Ilustración de Isidro Ferrer |
Le preocupa que el hijo pescador estudie, progrese, se forme, no
fracase, trabaje, se emancipe, sea una persona feliz a ratos, buena persona
siempre… No dice, o se ahorra, eso de “un hombre de provecho”, no tanto porque
le suene viejuno como porque conoce a muchos tipos que se convirtieron en hombres de provecho y son unos gángsteres,
legales y con prestigio, unos verdaderos cabrones que ganan pasta, tienen
coche caro y son admirados por saber pisar cuellos, explotar a la gente, chupar
del bote, manipular y hacer bien las trampas que permiten nuestras reglas del
juego.
Le preocupa, sí, pero no tanto como para enfadarse, reprochar o
castigar cuando el hijo vaguea, duda, tropieza o se equivoca. Y no tanto como
para disgustarle, obsesionarle o hacerle infeliz. Porque hay otras cuestiones
que de verdad son importantes, las importantes de verdad, las decisivas, las
fundamentales, aquellas que casi todos los padres dan por supuesto y nunca lo
son, aquellas que obviamos porque consideramos naturales, fáciles,
propias de ser niño, adolescente o joven. Y no lo son. No lo son nunca aunque
las tengamos olvidadas o edulcoradas en la pura retórica sin valor y la
nombremos en vano tantas veces: La salud.

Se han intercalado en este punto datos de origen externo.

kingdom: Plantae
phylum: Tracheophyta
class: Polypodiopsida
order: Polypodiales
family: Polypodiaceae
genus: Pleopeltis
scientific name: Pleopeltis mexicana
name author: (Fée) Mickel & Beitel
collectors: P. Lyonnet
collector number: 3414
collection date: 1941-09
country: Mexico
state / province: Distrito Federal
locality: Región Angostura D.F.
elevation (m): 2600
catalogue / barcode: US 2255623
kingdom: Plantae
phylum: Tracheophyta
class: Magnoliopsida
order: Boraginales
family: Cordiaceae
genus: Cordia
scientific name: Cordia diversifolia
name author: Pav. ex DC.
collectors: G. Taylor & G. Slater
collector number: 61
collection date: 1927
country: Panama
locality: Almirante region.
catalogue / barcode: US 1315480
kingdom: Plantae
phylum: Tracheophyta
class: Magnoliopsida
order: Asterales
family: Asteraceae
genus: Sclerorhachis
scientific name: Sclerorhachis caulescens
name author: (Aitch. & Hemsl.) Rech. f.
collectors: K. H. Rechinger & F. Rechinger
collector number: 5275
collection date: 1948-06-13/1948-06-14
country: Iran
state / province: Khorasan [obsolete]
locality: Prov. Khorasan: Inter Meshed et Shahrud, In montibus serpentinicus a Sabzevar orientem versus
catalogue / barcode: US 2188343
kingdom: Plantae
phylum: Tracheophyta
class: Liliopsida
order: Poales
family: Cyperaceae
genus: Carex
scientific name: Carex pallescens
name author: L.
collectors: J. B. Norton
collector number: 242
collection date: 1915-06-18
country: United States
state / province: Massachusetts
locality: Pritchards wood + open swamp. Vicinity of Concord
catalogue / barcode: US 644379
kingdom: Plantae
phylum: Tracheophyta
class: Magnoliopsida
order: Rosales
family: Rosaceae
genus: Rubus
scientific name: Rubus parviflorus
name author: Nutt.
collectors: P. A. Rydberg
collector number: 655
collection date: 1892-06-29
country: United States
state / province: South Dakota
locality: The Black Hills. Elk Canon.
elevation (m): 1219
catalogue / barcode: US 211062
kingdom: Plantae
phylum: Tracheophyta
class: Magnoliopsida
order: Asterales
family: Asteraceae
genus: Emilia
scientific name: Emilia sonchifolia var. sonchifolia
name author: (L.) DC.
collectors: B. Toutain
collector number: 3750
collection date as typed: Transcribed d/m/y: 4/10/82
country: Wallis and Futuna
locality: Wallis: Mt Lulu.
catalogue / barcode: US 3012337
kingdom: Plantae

Los seres humanos somos animales vulnerables aunque en este siglo
XXI el progreso y los sistemas sanitarios públicos parecen haber borrado de
nuestro presente esta enorme y permanente fragilidad. Pero a veces descubres esta certeza, en
ocasiones chocas con esta real fragilidad de estar vivos un día más. Entonces todo cambia. Tu
percepción completa del mundo, de lo que de verdad importa y lo que no, de lo
que tiene valor y lo que sólo es humo.
Fue un azar que el otro hijo, el no
pescador, estuviera a punto de morir este verano por una enfermedad que yo creía
hasta ese momento leve y superable, más molesta que grave. Días después,
también por azar, leí hipnotizado, sobrecogido, parando tantas veces la lectura para
no llorar, “La hora violeta” de
Sergio del Molino. Tuve la inmensa fortuna de que mi hijo superase con bien la
enfermedad tras algunos días de angustiosa incertidumbre. No tuvo esa suerte el
hijo de Sergio y además sé que desde mi más absoluta voluntad de empatía es
imposible ponerme en su lugar o acercarme siquiera un poco a lo que él sitió y
cuenta en ese libro: “Mi hijo Pablo tenía
diez meses cuando ingresó en el hospital, y estaba a punto de cumplir dos años
cuando arrojamos sus cenizas. Ése es el tiempo que cabe en nuestra hora
violeta. Ése es el tiempo que cabe en este libro, que contiene todas las
palabras que hacen falta para nombrar mi condición” (pág. 11).
Por eso lo que de verdad me importa es que mis hijos crezcan
sanos. Lo demás importa poco, algo, casi nada, nada. La vida les irá empujando “como un aullido interminable” hacia sus
fracasos, tristezas y desencantos… y
ahí estaré yo para decirles que no se preocupen, que “La
vida es bella, ya verás / como a pesar de los pesares / tendrás amigos, tendrás
amor”. Y para sacarlos a pescar o que ellos me saquen a mí de vez en
cuando.
Que sigan sanos. Yo no necesito más.